Blue Star Wicca is one of a number of Wiccan traditions, and was created in the United States in the 1970s based loosely on the Gardnerian and Alexandrian traditions. It continues to be practiced today in areas of the United States (including Massachusetts, Minnesota, Missouri, New Hampshire, Washington, New Jersey, New Orleans, and others), as well as having members in the United Kingdom, Switzerland, Ireland and Canada.
The "Coven of the Blue Star", established in Philadelphia, Pennsylvania in 1975 by Frank Dufner, gave birth to both the name and the original membership of what would eventually become the Blue Star tradition. In 1980, on its membership application to the Covenant of the Goddess, the coven described itself (with tongue in cheek) as practicing "Great American Nontraditional Collective Eclectic Wicca". Early hives from the original coven spread throughout the New York metropolitan area.

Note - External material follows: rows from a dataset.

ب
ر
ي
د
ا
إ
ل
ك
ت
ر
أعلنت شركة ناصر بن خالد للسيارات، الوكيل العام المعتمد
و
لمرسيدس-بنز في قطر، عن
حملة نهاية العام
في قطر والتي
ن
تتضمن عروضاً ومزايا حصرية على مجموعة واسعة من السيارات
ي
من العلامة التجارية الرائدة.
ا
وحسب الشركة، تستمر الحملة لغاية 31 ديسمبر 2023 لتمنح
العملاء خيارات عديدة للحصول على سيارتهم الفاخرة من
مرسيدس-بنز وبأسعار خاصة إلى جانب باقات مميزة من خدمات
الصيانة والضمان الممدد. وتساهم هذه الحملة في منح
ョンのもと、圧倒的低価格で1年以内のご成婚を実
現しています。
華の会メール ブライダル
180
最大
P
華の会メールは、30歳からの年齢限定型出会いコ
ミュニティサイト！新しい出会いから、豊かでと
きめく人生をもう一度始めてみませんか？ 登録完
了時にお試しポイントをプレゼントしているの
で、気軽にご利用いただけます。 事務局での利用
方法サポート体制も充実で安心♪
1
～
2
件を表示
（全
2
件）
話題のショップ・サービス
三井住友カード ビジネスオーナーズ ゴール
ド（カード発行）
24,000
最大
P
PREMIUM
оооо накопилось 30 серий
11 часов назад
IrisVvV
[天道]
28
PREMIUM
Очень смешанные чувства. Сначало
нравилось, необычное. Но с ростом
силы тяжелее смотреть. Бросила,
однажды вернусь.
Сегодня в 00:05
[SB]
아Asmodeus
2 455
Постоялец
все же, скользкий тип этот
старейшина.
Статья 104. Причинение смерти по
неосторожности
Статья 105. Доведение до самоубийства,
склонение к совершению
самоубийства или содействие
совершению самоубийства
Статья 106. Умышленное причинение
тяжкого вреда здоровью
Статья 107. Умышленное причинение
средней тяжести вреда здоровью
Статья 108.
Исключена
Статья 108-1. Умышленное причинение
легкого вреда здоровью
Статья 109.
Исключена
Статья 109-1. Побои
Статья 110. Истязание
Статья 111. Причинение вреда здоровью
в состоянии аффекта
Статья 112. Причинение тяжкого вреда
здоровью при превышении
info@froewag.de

Tzipora Katz, who had joined the coven in 1977, and with her then-husband Kenny Klein, left on a folk music tour after the 1983 release of their cassette Moon Hooves in the Sand, which contained Blue Star liturgical music. The music tour facilitated the spread of the tradition throughout the United States, as the couple helped to found new covens while on the road. In 1992, Katz (as Tzipora Klein) published Celebrating Life: Rites of Passage For All Ages through Delphi Press. Klein published The Flowering Rod: Men, Sex and Spirituality in 1993, also through Delphi Press.